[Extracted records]
▼
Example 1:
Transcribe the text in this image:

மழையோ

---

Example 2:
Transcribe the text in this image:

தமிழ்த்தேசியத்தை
▲
* [Directions]
Reproduce the entries exactly, each one as given.

* [Answer]
Example 1:
Transcribe the text in this image:

மழையோ

---

Example 2:
Transcribe the text in this image:

தமிழ்த்தேசியத்தை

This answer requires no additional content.